Herr Gutzmer, das ist ein sehr guter Vorschlag, ich würde es sehr begrüßen, wenn die Kanzlerin und alle anderen Politiker und die Journalisten klipp und klar sagen und schreiben, dass sie anderer Meinung sind als die Bevölkerung und es für falsch halten, was die Bevölkerung will. Die daraus folgenden Konsequenzen sollten dann allerdings auch gezogen werden. Denn wichtig wäre in diesem Zusammenhang die Klärung der Frage, ob die Bevölkerung dafür da ist, um auszuführen bzw. zu erdulden, was die Regierung will; oder ob die Regierung dafür da ist, das zu tun, was die Wähler wollen. Stichwort: Demokratie, griechisch: “Herrschaft des Staatesvolkes”. Und wichtig wäre außerdem, zu prüfen, mit welchem Programm die Regierenden bei der letzten Wahl angetreten sind und ob es ggf. wichtige Themen und Punkte gibt, die im letzten Wahlprogramm fehlten, die jetzt aber die Politik der Regierung bestimmen und die massive Auswirkungen für das Land und die Wähler haben. Der Wählerwille und die Zustimmung der Wähler dazu sollte dann per Neuwahlen (oder durch einen Volksentscheid auf Bundesebene) eingeholt werden.

Raoul Schmalfeldt / 10.03.2016

Ich kann diesen Artikel nur als eine (wenig gelungene) Satire verstehen. Wenn nicht, dann ist die Überheblichkeit kaum zu überbieten.

Veronika Kottisch / 10.03.2016

Warum empfehlen Sie der Regierung nicht, sich endlich mal “am Riemen zu reissen” und das zu tun, was sie bisher verweigert ? Z.B. die wirklichen Kiregsflüchtlinge von den Wirtschaftmigranten zu unterscheiden, da erste natürlich bei fast allen Deutschen willkommen sind. Offen und ehrlich über die bereits bestehenden Schwierigkeiten und die zu erwartenden, noch viel größeren Schwierigkeiten zu sprechen bzw. den gesellschaftlichen Diskurs zuzulassen. Begründete Kritik der Bevölkerung anzunehmen statt die Kritiker in die rechte Ecke zu schieben. Dann würde sicher ein Konsens darüber entstehen, welche und wieviele Menschen wir aufnehmen können und wollen. Warum das Gegenteil davon die Folge der Globalisierung sein soll, erschliesst sich mir nicht. Falls wir einen kollektiven Burnout haben, dann angesichts der Herausvorderungen, die uns die Politik z.Zt. aufzwingt.

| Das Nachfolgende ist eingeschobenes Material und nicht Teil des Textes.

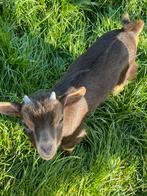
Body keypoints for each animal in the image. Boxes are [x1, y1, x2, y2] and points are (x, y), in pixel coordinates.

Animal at [0, 14, 144, 161]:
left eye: (60, 119)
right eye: (26, 124)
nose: (47, 150)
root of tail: (129, 30)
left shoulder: (77, 132)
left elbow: (69, 145)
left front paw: (67, 156)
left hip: (128, 67)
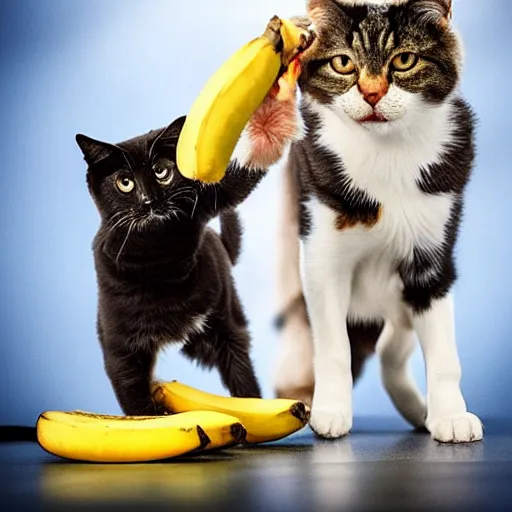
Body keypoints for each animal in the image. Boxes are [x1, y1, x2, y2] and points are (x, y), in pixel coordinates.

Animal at [274, 0, 482, 440]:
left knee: (392, 348)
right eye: (342, 63)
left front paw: (450, 416)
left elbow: (444, 350)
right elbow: (334, 345)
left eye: (404, 60)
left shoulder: (433, 257)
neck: (386, 152)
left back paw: (419, 410)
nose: (372, 93)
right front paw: (330, 412)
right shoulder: (319, 253)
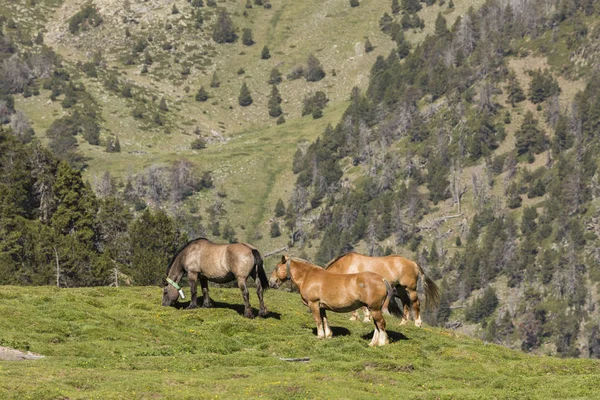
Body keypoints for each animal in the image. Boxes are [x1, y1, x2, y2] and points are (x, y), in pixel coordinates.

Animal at [268, 258, 404, 346]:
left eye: (276, 268)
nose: (271, 282)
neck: (308, 276)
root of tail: (382, 279)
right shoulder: (321, 306)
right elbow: (324, 320)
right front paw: (328, 335)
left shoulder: (314, 304)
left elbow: (318, 320)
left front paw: (320, 336)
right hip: (372, 308)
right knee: (376, 325)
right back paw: (372, 343)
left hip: (374, 309)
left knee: (381, 324)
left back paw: (382, 342)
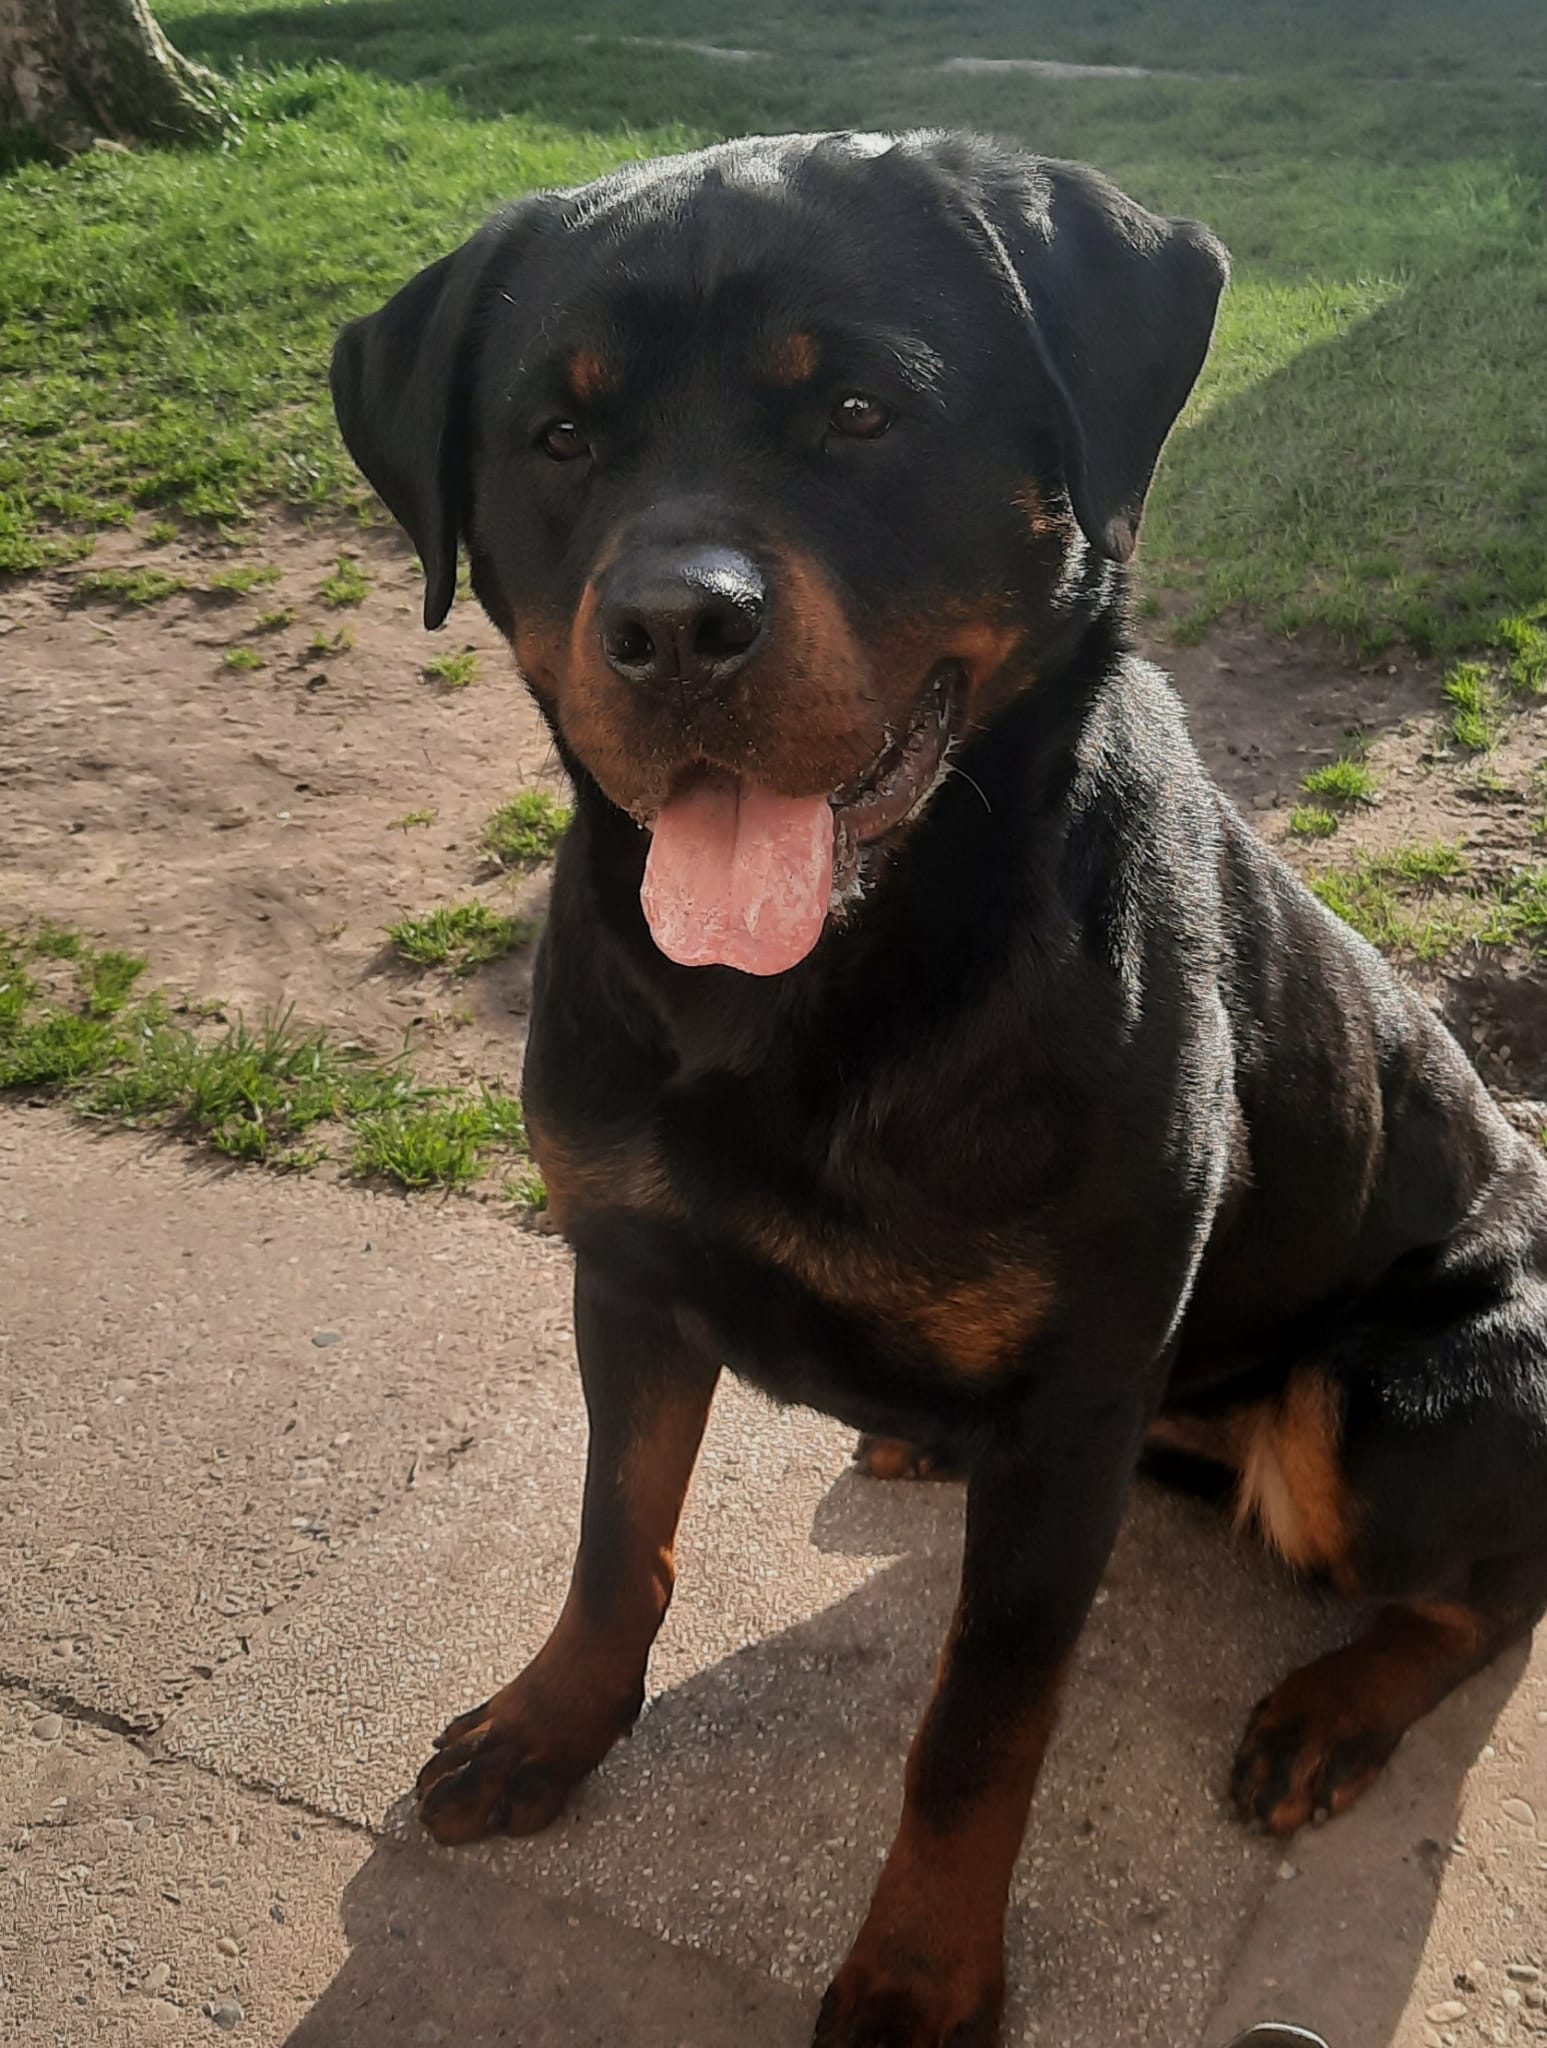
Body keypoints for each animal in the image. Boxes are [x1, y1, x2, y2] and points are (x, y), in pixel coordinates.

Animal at [332, 132, 1547, 2047]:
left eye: (855, 409)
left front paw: (916, 1973)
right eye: (557, 435)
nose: (669, 623)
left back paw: (1327, 1709)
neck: (806, 994)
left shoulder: (1064, 1419)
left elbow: (978, 1727)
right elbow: (614, 1538)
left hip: (1396, 1400)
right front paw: (552, 1722)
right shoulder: (625, 1274)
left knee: (1486, 1591)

Michael Genniges / 10.03.2016

Gutzmers Polemik baut auf Märchen auf. “Die automatische Ablehnung alles Fremden” gibt es nicht, nicht bei der AfD und nicht bei Pegida. Der deutsche KM (und seine Frau und seine Kinder) können schon lange sehr gut mit “Fremden”. Und offensichtlich wissen sie mehr über den Islam als Gutzmer oder haben zumindest ein gänzlich anderes Gespür dafür, was eine millionfache Einwanderung von Trägern dieser Ideologie für uns Europäer bedeutet. Ich demonstriere nicht für die AfD und gegen den Islam, weil er mir fremd ist, nein, je mehr ich über ihn weiß, desto entschiedener meine Antipathie. So handelt es auch nicht um das “hilflose Zittern fragiler Seelchen”, im Gegenteil, einige Deutsche lernen es gerade, Ihre eignen Interessen selbstbewußt und furchtlos zu vertreten, anstatt nur “auszuhalten”.

Roland Schmiermund / 10.03.2016

Die “Presse” tut gerade alles dafür, dass sie nicht mehr gelesen wird. Tolle Idee, mit den einfach so weiter machen: Dann hat es sich bald ganz mit den Presseerzeugnissen. Wie wäre es damit, aus den “Nachrichten” grundsätzlich die eigene Meinung rauszuhalten.